Emotions change, they are fluid, up one day and down the next. They respond to
numerous situations in life, so it is not something that is based on emotions;
they vacillate too much. Love that is explained in 1 John is not a love that is
expressed in superficial or sentimental ways, it is a love that is not based on
human experience but on what Jesus Christ did on the cross. So we have to go to
the cross to understand it. 1 John 3:16 NASB “We know love by this,
that He laid down His life for us; and we ought to lay down our lives for the
brethren.” That implies an obligation that we should lay down our lives for the
brethren. 1 John 4:9 NASB “By this the love of God was manifested in
us, that God has sent His only begotten Son into the world so that we might
live through Him.” How do we know God’s love? By the
incarnation; by the death, burial and resurrection of Jesus Christ. Then verse 10, “In this is love, not
that we loved God, but that He loved us and sent His Son {to be} the
propitiation for our sins.”
Eight characteristics of love
These
are characteristics of love as seen in salvation. So we have to factor those in
to our concept of what it means to love. A definition: Love always seeks the
best for its objects. Notice: A word like “best” is a superlative, it implies
comparison, and that involves an evaluation judgment. That means that we have
to be able to determine what actually is the best. A person is an immature
believer operating on human viewpoint doesn’t have a clue what is best for
somebody else. Love, then, comes only as a result of spiritual growth and only
as a result of having doctrine in the soul, and only as a result of having an
objective and absolute standard which was demonstrated
at the cross.
1
John 4:11 NASB “Beloved, if God so loved us, we also ought to love
one another.” John calls them beloved, emphasising the fact that they are the
objects of God’s love. The verb he uses there is the present active indicative
of opheilo, which means
obligation. If God loved us we have an obligation to love one another in that
same way; it is not an option as far as God is concerned. The words “God so
loved” is almost identical to the words in John 3:16. The word translated “so”
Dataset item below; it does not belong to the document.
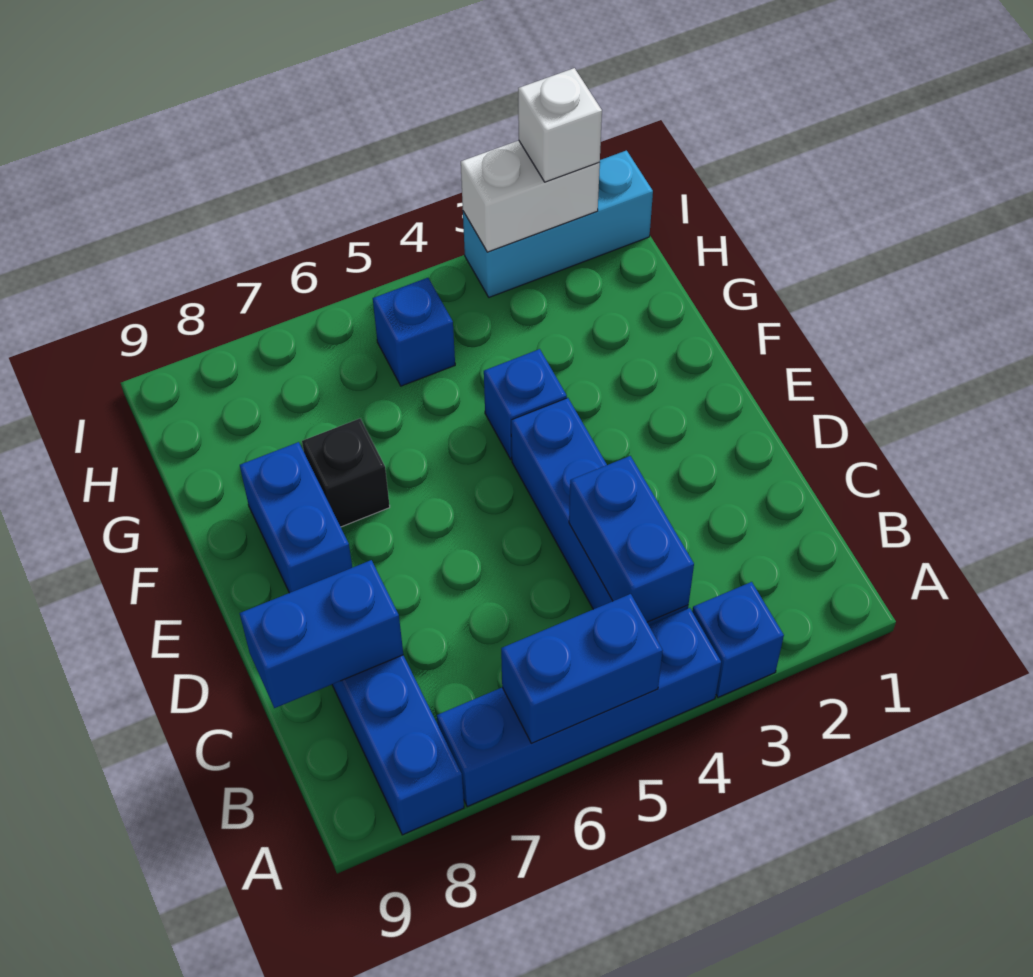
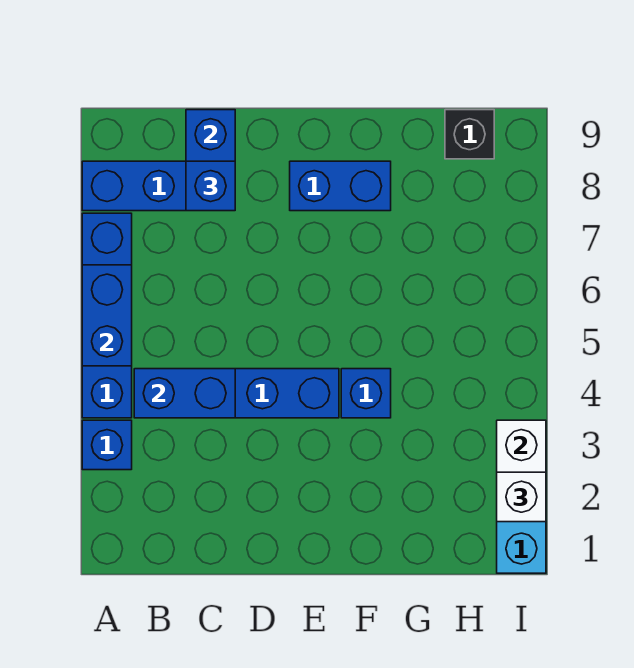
black 1x1 brick [302,419,390,527] -> black 1x1 brick moved to [445,110,494,159]
blue 1x1 brick [373,278,455,386] -> blue 1x1 brick moved to [186,161,235,211]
is the Greek demonstrative adverb houtos,
which is used to emphasise degree, extent, to such a degree or in such a
manner. Therefore we need to focus on the cross, understanding what love is.
That is the model; that is the standard that we are expected to stand up to. We
can’t do it on our own, it can only come by the Holy
Spirit. It can only be produced as a result of growth. Growth comes by studying
the Word, knowing His commandments and applying His commandments.